Contemplaréis, así mismo, a cierto personaje sugestivamente enmascarado a quien sorprenden frente a su escritorio media docena de incautos polizontes, armados de las indispensables pistolas. Pero en el mismo momento de ser aprehendido, el tal enmascarado aprieta un botón mágico y desaparece milagrosamente, metiéndose de bruces por el cajón más diminuto de la cómoda.

Toda esa fantasmagoría de cosas inverosímiles y alucinantes, que puede ser una realidad común y viviente de Norteamérica, pero que a nosotros nos parece terriblemente afectada, impresiona desastrosamente la sensible imaginación de las gentes.

El pueblo, con ese poder asimilativo asombroso que lo caracteriza y con un don de observación que no deja pasar ningún detalle, se siente verdaderamente conmovido, viviendo la vida irreal y fantástica de esos comediantes que pasan locamente por el lienzo.

Y muchos querrán después imitar las maneras y artimañas que aprendieron: aquella chica de sombrías ojeras que sólo tiene un mezquino pañolón para cubrirse el seno, ambicionará ser una sentimental princesita del Dólar; aquel desharrapado mozalbete que ya ha ido dos veces a la policía, por cosas que no quiero decir, desea, allá en sus adentros, ser hábil y temible como el facineroso manco de La máscara de los dientes blancos. Y no perderá la ocasión de ponerlo en práctica.

He aquí, pues, cómo las extravagantes películas policiacas que nos remiten por docenas de Norteamérica, se convierten en escuelas de inadaptados y malhechores (porque nunca es lo bueno lo que se imita) acicateando instintos latentes en gentes demasiado predispuestas a la criminalidad.

¿No será hora ya de que el Gobierno, como se ha hecho en Chile, en Uruguay, en Suecia, en Noruega y en muchas otras partes, reglamente la exhibición del biógrafo?5

Ya hablaremos en otra crónica de este interesante punto, porque estamos resueltos a abrir una ruda campaña contra el mal uso que suele hacerse del cinematógrafo, ese admirable prodigio de nuestro siglo.

El Espectador, “Día a día”, Bogotá, 2 de abril de 1918.

5Biógrafo y cinematógrafo eran, en esa época, palabras sinónimas que designaban el aparato para proyectar filmes.

Eduardo Castillo

Cuando yo arribé a Bogotá, hace no sé cuántos días, rico de ilusiones y muy escaso de dineros, me eché enseguida por esas tumultuosas calles que deslumbran mis atolondrados ojos provincianos, a la caza de hombres célebres.

Pude extasiarme entonces ante la bonachona humanidad de un Ministro; admiré la figura heroica de Laureano Gómez; contemplé, enternecido, la gloriosa calva de don Marco Fidel Suárez; visité con una sentimentalidad de radical empedernido, el sitio mismo donde habían asesinado a Uribe Uribe; el mejor día, con un fervor indescriptible, alcancé a percibir, en una Misa Pontificial, la exquisita y diminuta silueta de Guillermo Valencia.

====================

* **Tareas pedidas**:
1 – Contesta estas preguntas sobre el texto del cine y Bogotá:
(a) ¿En qué países, según el autor, ya se ha reglamentado la exhibición del biógrafo?
(b) ¿En qué periódico y en qué fecha salió la crónica de "Día a día"?
(c) ¿De quién es la "gloriosa calva" que se contempla enternecido al llegar a Bogotá?
2 – Escribe la parte que sigue del texto sobre el cine y Bogotá, desde su última oración.
Los ítems no tienen nada que ver con esto.

====================

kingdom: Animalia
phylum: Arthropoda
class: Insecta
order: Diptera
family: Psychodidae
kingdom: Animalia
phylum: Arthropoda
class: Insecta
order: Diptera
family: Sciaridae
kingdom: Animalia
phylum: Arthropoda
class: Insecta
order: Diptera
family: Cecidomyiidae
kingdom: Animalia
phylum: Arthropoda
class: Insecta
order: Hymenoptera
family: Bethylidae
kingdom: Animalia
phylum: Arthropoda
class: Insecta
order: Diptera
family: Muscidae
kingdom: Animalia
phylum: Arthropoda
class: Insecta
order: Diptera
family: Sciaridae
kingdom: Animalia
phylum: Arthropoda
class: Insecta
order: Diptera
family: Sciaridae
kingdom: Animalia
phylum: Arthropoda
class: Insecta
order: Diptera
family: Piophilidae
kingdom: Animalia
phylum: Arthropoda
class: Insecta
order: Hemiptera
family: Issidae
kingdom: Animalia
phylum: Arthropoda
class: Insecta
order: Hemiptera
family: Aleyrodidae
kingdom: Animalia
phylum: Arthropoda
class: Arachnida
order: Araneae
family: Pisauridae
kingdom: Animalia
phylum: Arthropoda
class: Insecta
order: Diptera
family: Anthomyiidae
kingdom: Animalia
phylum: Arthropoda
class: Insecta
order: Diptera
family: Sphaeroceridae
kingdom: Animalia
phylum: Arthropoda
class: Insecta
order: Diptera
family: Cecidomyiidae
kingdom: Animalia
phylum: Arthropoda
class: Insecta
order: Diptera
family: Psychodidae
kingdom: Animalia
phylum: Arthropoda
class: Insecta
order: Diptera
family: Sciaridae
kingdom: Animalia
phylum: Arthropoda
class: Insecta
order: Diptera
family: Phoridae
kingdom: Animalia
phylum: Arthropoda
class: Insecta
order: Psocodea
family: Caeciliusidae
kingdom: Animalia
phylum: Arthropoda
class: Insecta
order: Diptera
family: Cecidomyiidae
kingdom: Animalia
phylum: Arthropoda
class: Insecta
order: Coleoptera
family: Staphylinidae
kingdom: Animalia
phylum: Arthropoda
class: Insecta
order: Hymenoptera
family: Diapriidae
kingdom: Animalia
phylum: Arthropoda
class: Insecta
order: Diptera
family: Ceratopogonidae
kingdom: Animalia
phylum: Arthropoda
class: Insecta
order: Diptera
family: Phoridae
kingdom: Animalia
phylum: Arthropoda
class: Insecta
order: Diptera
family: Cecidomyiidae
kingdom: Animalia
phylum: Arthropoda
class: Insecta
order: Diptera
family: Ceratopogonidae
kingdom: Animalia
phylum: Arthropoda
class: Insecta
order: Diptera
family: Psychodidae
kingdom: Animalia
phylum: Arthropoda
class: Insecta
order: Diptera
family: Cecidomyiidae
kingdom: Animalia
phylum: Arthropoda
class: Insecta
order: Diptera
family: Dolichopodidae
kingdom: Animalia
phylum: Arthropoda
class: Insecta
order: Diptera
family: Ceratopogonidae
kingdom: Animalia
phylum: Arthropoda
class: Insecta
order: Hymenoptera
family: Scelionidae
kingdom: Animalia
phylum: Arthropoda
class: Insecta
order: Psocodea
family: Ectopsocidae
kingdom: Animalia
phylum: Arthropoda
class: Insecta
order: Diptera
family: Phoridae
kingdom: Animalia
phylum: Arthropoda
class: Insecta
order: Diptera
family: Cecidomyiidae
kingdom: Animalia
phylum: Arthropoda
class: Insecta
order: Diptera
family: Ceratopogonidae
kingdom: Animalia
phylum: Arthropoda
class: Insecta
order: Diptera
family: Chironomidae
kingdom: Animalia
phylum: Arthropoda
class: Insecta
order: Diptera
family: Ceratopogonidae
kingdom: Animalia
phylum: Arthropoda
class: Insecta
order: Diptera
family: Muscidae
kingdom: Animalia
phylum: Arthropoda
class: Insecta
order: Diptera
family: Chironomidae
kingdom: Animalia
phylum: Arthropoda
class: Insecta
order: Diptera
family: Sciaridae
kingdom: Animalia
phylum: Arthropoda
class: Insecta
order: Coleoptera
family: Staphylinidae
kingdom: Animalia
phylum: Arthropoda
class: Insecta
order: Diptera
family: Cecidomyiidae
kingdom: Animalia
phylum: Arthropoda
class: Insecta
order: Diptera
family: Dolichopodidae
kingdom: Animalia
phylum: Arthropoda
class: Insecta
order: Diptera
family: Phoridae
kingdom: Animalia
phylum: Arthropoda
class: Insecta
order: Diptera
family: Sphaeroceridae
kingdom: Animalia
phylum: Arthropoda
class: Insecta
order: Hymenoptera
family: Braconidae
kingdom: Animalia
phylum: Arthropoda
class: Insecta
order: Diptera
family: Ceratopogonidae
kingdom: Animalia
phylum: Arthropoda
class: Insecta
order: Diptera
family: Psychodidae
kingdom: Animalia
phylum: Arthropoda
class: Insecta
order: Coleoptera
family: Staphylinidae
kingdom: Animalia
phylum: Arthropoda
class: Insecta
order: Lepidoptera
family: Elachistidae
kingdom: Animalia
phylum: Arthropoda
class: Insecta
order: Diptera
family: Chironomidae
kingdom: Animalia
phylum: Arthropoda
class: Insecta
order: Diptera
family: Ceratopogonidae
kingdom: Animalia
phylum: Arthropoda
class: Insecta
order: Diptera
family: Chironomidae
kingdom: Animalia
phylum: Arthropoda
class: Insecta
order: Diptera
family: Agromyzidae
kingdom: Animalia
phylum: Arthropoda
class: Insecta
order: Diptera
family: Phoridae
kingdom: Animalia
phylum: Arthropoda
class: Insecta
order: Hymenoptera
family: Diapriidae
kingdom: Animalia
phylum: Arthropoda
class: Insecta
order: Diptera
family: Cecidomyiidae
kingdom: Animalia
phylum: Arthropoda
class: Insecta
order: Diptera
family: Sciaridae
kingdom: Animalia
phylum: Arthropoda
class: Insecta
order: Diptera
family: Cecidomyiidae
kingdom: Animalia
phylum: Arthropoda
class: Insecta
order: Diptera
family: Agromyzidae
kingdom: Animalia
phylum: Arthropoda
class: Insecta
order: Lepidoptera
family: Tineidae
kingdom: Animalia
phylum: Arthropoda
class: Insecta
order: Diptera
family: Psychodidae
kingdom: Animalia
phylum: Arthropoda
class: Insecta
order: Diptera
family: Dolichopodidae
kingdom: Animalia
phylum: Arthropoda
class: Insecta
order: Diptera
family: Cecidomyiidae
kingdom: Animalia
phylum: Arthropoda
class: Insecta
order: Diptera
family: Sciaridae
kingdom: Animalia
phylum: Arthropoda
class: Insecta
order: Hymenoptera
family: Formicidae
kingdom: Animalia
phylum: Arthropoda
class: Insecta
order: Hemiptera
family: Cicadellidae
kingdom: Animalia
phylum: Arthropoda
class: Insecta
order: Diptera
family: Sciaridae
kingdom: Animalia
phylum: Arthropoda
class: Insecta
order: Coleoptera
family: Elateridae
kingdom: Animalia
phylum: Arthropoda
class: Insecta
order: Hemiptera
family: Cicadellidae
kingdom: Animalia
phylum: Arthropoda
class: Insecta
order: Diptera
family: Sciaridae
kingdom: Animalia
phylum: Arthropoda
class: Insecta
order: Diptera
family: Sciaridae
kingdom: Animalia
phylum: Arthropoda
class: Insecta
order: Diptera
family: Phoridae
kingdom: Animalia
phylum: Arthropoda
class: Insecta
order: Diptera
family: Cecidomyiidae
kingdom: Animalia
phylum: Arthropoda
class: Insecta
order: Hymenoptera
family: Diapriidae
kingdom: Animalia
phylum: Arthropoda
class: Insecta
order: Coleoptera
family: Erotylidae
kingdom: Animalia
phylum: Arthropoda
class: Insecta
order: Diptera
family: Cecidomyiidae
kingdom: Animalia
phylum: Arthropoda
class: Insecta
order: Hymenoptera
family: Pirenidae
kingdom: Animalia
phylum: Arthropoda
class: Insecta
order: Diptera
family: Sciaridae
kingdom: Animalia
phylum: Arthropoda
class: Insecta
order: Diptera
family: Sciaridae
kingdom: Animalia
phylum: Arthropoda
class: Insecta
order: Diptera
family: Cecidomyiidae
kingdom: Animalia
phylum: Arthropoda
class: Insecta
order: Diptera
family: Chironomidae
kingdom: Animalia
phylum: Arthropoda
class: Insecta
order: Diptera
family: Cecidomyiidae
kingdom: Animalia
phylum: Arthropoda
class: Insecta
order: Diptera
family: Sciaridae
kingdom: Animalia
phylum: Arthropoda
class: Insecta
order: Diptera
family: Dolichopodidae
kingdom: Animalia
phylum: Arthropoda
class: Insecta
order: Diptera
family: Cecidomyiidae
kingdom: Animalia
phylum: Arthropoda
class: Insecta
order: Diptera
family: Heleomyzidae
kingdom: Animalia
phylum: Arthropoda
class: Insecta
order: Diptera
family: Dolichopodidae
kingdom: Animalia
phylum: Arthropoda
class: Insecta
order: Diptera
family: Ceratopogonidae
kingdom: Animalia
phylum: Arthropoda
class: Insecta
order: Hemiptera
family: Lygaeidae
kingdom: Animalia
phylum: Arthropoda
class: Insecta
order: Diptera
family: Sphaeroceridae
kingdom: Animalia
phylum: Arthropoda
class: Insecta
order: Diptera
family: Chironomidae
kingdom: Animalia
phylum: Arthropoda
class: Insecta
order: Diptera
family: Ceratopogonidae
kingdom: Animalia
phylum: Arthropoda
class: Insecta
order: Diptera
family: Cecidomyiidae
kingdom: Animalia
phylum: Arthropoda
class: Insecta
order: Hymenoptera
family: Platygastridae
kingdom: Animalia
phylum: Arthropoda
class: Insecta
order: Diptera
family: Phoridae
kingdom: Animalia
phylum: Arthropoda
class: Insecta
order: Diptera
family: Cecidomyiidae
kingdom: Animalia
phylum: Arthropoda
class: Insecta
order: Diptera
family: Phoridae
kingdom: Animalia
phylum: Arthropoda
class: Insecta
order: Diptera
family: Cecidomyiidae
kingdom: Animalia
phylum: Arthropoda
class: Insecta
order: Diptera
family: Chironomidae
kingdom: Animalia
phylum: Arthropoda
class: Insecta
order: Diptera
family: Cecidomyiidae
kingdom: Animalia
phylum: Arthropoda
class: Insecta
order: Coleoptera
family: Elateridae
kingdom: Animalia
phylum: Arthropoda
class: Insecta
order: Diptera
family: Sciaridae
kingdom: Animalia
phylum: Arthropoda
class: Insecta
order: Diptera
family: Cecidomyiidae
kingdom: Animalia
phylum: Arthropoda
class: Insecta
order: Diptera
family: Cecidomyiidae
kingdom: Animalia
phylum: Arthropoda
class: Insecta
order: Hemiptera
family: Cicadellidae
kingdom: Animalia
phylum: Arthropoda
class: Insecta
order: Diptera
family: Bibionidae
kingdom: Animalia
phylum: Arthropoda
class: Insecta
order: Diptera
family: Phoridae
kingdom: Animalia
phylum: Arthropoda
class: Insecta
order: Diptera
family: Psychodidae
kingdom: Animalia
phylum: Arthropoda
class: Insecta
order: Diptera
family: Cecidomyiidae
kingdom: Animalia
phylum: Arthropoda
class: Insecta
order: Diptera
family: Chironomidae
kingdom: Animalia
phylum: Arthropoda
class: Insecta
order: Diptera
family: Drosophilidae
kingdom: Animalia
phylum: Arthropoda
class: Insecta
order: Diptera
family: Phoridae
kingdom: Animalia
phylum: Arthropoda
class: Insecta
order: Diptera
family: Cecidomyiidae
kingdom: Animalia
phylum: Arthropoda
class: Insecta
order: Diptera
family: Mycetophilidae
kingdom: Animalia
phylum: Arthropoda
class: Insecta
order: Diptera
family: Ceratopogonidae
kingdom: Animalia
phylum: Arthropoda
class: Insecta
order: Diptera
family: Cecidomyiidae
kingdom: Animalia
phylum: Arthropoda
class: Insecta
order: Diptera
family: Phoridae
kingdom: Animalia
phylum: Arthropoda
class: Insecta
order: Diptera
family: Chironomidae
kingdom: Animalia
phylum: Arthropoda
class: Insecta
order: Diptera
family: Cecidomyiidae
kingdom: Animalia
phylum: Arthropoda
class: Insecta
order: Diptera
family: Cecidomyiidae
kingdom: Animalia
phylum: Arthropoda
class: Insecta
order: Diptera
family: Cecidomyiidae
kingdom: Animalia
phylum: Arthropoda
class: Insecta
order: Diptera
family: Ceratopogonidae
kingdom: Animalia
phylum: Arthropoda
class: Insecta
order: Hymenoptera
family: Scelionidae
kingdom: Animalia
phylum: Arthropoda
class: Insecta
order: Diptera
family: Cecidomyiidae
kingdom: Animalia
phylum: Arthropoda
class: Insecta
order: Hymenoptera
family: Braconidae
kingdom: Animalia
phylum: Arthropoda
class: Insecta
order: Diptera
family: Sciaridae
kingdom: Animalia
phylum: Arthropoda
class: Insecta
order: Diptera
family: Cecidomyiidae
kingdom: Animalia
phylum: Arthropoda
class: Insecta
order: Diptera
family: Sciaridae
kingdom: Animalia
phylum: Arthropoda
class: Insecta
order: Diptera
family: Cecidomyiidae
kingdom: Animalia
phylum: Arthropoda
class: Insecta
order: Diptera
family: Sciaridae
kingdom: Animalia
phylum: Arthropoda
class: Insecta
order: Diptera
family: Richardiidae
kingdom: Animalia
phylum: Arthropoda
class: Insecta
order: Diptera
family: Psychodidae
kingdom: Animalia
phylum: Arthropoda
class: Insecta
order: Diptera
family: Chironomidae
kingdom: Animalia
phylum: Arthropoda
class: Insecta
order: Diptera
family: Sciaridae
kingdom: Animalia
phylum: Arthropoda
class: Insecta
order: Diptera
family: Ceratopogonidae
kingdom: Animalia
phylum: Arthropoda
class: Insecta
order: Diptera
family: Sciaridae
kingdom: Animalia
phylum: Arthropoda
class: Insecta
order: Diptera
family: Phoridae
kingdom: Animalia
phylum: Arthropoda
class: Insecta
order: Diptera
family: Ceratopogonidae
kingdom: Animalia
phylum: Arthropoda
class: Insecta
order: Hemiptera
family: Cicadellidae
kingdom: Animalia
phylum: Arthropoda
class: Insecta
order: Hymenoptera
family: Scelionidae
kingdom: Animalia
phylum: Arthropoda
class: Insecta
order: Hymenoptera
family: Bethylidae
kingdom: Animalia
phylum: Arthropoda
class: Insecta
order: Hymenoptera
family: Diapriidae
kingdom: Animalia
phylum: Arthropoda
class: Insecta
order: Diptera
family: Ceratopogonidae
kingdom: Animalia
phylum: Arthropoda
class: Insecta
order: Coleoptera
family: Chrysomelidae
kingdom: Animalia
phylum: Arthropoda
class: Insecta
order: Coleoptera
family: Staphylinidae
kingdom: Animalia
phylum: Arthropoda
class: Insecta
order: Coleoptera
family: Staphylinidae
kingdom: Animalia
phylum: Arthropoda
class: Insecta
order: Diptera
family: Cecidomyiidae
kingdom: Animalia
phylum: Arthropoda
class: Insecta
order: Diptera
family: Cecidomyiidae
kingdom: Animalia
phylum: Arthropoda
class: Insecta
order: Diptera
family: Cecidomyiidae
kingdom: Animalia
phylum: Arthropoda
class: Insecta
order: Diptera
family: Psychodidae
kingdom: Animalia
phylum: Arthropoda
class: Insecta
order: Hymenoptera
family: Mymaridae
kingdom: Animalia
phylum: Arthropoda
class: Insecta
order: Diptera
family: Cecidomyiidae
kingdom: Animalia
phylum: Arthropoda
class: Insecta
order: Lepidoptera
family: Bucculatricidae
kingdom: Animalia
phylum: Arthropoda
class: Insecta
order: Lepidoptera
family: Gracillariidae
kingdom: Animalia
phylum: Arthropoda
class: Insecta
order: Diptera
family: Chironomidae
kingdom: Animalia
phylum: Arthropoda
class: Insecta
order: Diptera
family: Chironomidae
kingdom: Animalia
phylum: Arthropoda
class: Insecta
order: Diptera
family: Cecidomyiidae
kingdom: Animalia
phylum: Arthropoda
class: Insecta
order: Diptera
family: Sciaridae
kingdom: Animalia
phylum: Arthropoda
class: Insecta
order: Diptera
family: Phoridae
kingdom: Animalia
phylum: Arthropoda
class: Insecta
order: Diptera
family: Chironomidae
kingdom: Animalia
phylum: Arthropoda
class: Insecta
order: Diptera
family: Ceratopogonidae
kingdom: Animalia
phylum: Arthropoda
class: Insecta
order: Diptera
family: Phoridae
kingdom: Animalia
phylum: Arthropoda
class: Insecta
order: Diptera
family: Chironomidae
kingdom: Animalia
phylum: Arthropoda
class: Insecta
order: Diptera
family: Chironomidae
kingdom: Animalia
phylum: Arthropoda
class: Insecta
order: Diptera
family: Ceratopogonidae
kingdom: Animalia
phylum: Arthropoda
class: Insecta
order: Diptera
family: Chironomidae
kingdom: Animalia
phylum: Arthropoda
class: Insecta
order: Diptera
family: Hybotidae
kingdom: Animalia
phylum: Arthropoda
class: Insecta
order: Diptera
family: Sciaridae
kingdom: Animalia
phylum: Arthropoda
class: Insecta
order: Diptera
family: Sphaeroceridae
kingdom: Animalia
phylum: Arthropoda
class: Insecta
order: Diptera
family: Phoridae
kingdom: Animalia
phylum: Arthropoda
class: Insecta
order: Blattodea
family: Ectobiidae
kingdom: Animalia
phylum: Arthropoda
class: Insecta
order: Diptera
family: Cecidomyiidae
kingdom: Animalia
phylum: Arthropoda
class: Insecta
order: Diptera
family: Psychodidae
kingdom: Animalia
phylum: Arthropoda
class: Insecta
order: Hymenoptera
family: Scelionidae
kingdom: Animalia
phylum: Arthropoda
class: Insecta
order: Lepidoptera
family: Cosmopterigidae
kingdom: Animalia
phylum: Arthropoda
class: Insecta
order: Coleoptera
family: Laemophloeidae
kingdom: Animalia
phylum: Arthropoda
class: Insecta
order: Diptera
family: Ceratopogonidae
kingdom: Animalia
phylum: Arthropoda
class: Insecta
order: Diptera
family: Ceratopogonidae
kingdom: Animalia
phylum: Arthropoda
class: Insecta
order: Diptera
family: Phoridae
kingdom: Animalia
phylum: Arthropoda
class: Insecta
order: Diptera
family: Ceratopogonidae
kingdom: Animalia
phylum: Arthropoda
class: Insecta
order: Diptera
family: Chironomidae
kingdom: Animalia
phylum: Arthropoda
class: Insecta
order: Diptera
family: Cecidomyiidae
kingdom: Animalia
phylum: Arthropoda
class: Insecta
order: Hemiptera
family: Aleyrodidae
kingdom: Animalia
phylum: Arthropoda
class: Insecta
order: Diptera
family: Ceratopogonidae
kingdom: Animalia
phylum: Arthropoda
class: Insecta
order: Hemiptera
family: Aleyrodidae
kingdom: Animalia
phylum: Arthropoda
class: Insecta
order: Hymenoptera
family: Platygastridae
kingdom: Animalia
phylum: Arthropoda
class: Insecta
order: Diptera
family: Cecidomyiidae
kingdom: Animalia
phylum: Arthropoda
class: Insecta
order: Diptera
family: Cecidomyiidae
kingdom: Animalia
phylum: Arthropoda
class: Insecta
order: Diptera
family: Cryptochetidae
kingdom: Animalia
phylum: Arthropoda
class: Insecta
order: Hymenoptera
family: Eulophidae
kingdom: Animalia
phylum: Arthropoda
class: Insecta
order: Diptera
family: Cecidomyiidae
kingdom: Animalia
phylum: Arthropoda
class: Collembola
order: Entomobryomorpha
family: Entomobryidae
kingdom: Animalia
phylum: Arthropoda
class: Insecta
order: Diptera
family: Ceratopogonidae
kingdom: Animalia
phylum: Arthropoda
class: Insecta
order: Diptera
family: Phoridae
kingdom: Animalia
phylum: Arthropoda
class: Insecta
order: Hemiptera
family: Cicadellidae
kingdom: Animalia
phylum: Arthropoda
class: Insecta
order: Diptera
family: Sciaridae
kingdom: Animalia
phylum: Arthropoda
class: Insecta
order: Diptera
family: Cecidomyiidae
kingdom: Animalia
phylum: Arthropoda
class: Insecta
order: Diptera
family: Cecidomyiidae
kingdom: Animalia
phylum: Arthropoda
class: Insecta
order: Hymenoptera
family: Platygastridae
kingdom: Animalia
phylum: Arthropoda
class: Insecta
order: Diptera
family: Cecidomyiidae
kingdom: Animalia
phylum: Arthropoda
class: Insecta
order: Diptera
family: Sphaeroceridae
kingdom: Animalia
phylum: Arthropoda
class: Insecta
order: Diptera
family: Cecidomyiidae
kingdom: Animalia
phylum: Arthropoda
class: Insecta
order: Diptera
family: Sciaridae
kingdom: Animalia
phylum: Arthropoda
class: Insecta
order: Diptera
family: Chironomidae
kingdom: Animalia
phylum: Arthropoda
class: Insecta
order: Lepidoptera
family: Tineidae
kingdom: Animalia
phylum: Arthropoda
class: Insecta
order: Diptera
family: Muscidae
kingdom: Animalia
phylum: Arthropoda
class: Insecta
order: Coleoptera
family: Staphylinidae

====================

* **Respuestas por tarea**:
1 –
(a) En Chile, en Uruguay, en Suecia y en Noruega, además de "muchas otras partes".
(b) En El Espectador, de Bogotá, el 2 de abril de 1918.
(c) De don Marco Fidel Suárez.

2 –
Pues bien, cierta mañana un amigo me tiró bruscamente de la americana: ¡Eduardo Castillo! Y era Eduardo Castillo mismo, quien, como una escuálida visión, cruzaba a pasos menudos frente a mis ojos. Con un volumen bajo las prolongadas narices, que bien pudo haber sido el Libro del buen amor o los Pequeños poemas en prosa, la figura estupenda del poeta descendía impertérritamente por la calle 12, desafiando los encuentros funestos de los vehículos y los tremendos empujones de los transeúntes.

El mirar alucinado de sus ojos verdes, inquietos, hondos, me causó una profunda impresión. Su indumentaria descuidada, su sombrero negro mal equilibrado sobre la despeinada testa, abollado y polvoroso, esa barba de ocho días, me hicieron pensar en una sublime estirpe de poetas que Murger6 glorifica y que soñaban cosas indefinibles y locas a la pálida luna del Barrio Latino. Ya hasta en los más apartados extremos de la República, todos los que amábamos sus versos sabíamos de su vida bohemia.

Porque en este naufragio del ensueño, cuando los poetas se han recortado las clásicas melenas y envidian ocultamente a “Don Gaudencio”, cuando los descendientes de Paul Verlaine han olvidado aquella dulce pobreza franciscana para recorrer, de chistera y frac, los “salones burgueses” donde la dorada mediocridad de banqueros y ministros ríe bonachonamente de versos y de versificadores, Eduardo Castillo es un poeta solitario y extraño, divinamente pobre, pues, como él mismo lo dice, muchas veces se ha nutrido “de éter azul a modo de las cigarras líricas”. En un siglo atrozmente correcto, este Cyrano nuestro es un anacronismo, es algo ilógico y deliciosamente arcaico que pasea su aristocracia espiritual y su barba de ocho días por esas calles donde el año de 1918 ha puesto su sello norteamericano.

Un hombre que ríe, ama, llora, canta y sufre no es el hombre de hoy.

Tiene que ser, entonces, un poeta de verdad, tal vez el único poeta de verdad.

El Universal, “Glosas insignificantes”,

Barranquilla, 6 de abril de 1918.

6Seguramente menciona al escritor francés Henri Murger (1822-1861), autor de Escenas de la vida bohemia.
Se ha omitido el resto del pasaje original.